Light damage is gradual, and irreversible. Artwork or prints should never be exposed to direct sunlight from windows, especially early morning or evening when the sun is low in the sky and UV exposure is greatest.
Light enters rooms from windows and bounces from walls and ceilings. This indirect light is less damaging of course, but this exposure is often overlooked. We use a UV Protection glass which has a filter that absorbs 99% of the damaging ultraviolet energy. Vulnerable items include fabrics, cross stitch, needlepoint, silks, watercolours, papyrus, and sports shirts with signatures.
Method of Framing
The glass is sealed to the foamboard and window mounts, with a conservation white paper tape called Filmoplast P90. This sealed package prevents the intrusion of dust and small insects, and fits neatly into the frame rebate.

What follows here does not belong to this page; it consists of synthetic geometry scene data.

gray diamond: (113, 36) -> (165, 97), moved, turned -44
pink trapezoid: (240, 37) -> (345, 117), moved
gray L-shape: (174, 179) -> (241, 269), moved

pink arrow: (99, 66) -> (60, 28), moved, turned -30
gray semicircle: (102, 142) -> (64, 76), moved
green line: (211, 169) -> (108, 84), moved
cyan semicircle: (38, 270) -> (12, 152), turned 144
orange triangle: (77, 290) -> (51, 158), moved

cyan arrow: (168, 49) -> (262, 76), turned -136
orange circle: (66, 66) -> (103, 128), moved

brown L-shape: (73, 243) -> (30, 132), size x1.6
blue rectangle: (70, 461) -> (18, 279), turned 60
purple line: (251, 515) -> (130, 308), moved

If necessary we sometimes use a small spacer placed under the rebate of the frame. This gives a small air space between the artwork and the glass allowing any condensation which may form on the inside of the glass, due to sudden temperature changes, to gradually dissipate without affecting the artwork. This method is very useful for embroideries. A double mount will of course do the same job as a spacer, and gives about a 3mm air space.

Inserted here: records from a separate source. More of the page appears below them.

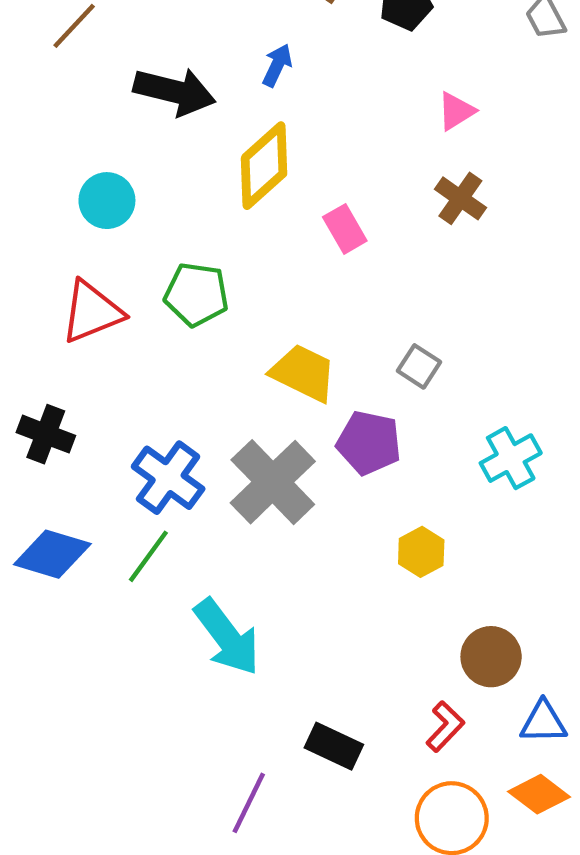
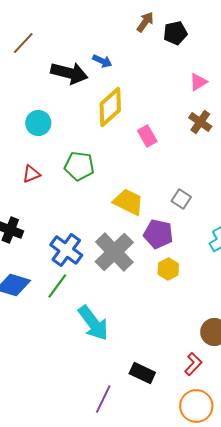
blue arrow: (277, 65) -> (102, 61), moved, turned 90
red triangle: (92, 312) -> (31, 174), size x0.6
yellow hexagon: (421, 552) -> (168, 269), moved

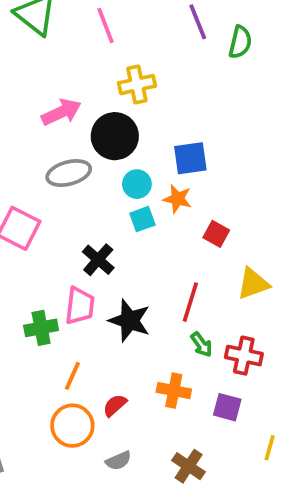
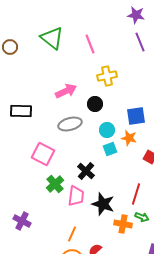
black circle: (115, 136) -> (95, 104), size x0.6
green cross: (41, 328) -> (55, 184), moved, turned -30
green arrow: (201, 344) -> (142, 217), turned -32
orange cross: (174, 391) -> (123, 224), moved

Finally, a solid 3mm medium density board, or an archival corri-cor board is used as a final backing and sealed with gum paper tape, so essentially the frame is double sealed. Felt pads are placed on the bottom corners of the frame to allow an air space between the picture back and the wall, which promotes air circulation.
Mounting Prints and Artwork
Our Conservation method of attaching prints and artwork on paper is to use gummed Mulberry paper T-hinges on a conservation mountboard or foamboard. Only about 5mm of the hinge is actually fixed to the artwork. This enables the hinge to break at the crosspiece of the hinge if the frame receives a violent shock, without tearing the artwork. Two hinges are required for most items, placed about 3cm from the top corners.
Paper should be able to expand and contract with the change of humidity therefore the paper should never be taped all around the edges as this restricts movement causing cockling, the wavy undulation of the paper which is difficult to rectify.